Latrobe City mayor Graeme Middlemiss has called for an urgent meeting of stakeholders caught up in the Steelvision saga, backing calls for the state government to provide compensation to out-of-pocket businesses.
Cr Middlemiss said the situation involving Steelvision, which received $750,000 in taxpayer funding last year before it entered administration last week, had “lost jobs and damaged businesses” in the region.
It comes as The Express revealed the company owed more than $1 million to Latrobe Valley businesses, and more than $10.1 million to its creditors.
“Council’s first focus on this is that it would not like the government to take a step back from the work it is doing by attracting business and jobs to the Valley,” Cr Middlemiss said.
“However, in Steelvision’s case, it does appear that we have actually gone backwards and lost jobs and damaged businesses.

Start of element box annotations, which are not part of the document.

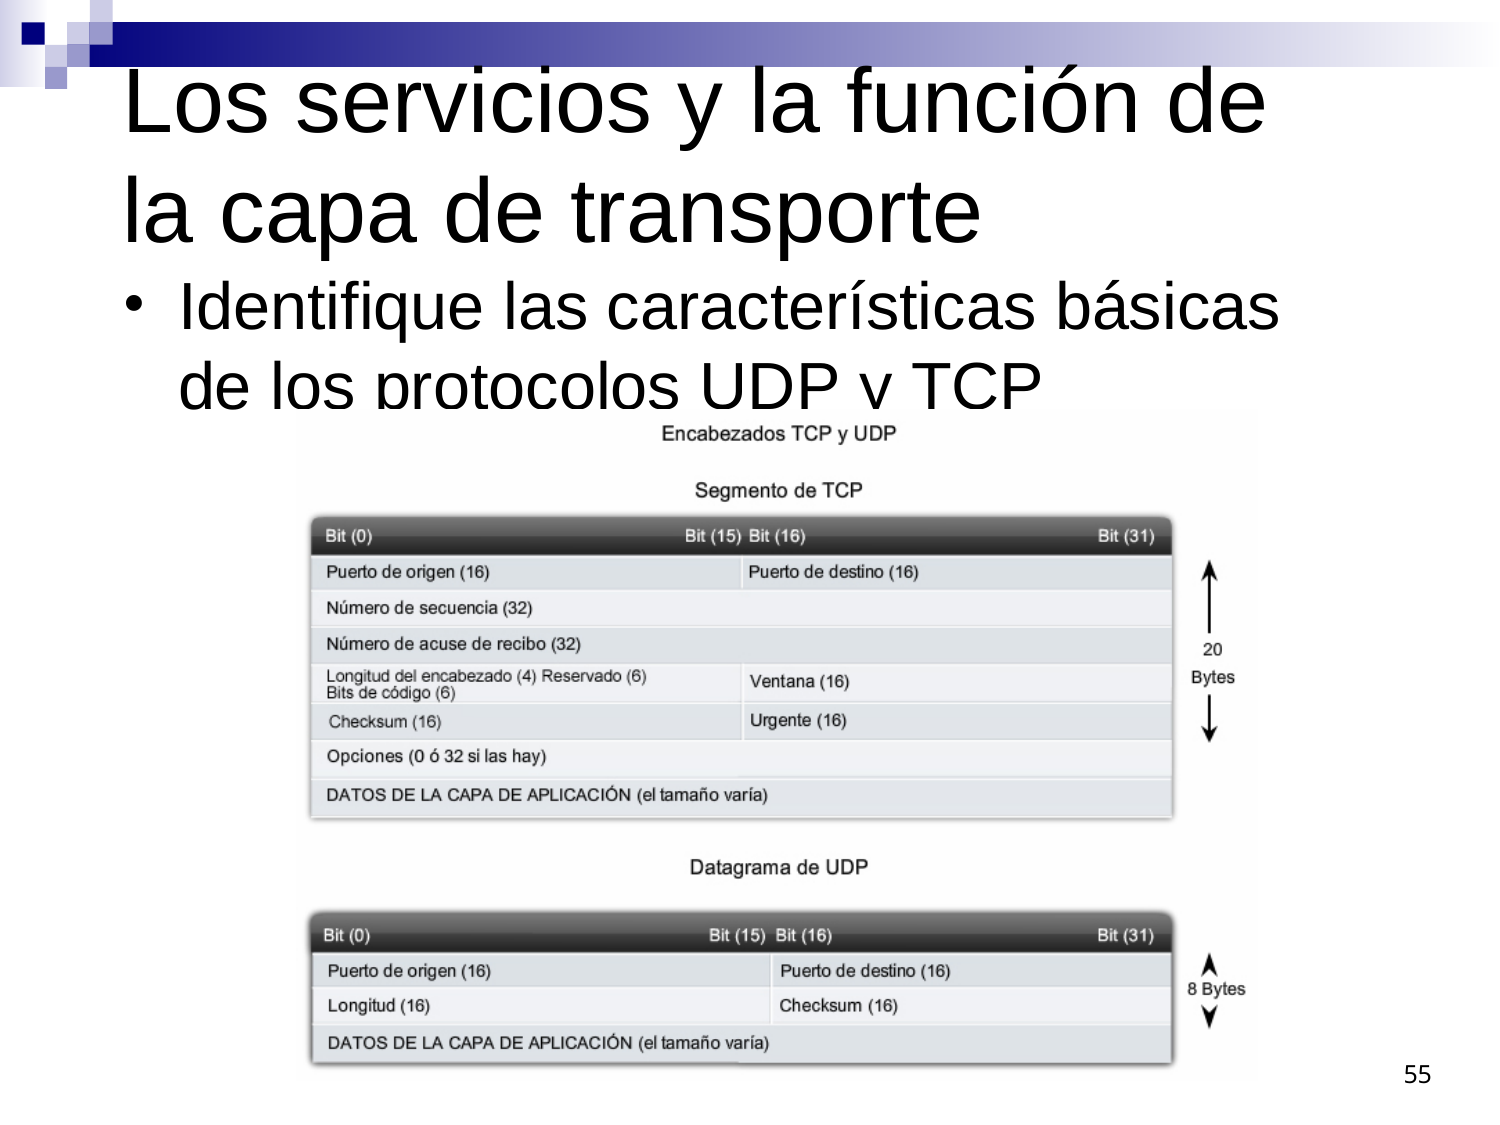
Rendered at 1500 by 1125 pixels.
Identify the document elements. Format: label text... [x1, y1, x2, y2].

picture [296, 409, 1258, 1081]
text_box Identifique las características básicas de los protocolos UDP y TCP [107, 254, 1374, 1088]
text_box <número> [1074, 1025, 1447, 1101]
text_box Los servicios y la función de la capa de transporte [107, 33, 1322, 254]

“Therefore, I would suggest that the Latrobe Valley Authority and Regional Development Victoria meet with those affected to initiate a response that will overcome the quite serious damage that has been done.”
It follows an online petition launched this week by a Queensland business owner calling on the state and federal governments, respectively, to provide compensation to affected businesses across the country.
“The state and federal government need to step in and help the individuals, staff and businesses that have worked on [Steelvision] government projects that haven’t been paid,” the petition read.
“Staff and individuals haven’t been paid for weeks … Businesses are facing bankruptcy and some have already gone into administration and liquidation due to this company and it was clearly trading insolvent and yet was backed by the government.”
The petition has been signed by more than 180 people since Monday.
Cr Middlemiss said some local businesses were “very annoyed at the loss they had experienced” and given Steelvision had the “government’s word … they have every right to be angry”.
“I think [compensation] is a very real proposal but all the parties need to sit down first and establish what damage has been done,” Cr Middlemiss said.
“Willaton’s [Transport] are a very good example. They have provided services for which their outlay cannot be recovered. For instance they paid for the truck, tyres, diesel, wages and none of that can be recovered.
“I am very hopeful that this is a glitch, a one-off, a mistake that can be corrected and that the government continues to work to bring business to the Valley.”
The Express has made multiple attempts to contact Steelvision managing-director David Gooley, however, he did not respond to requests for an interview.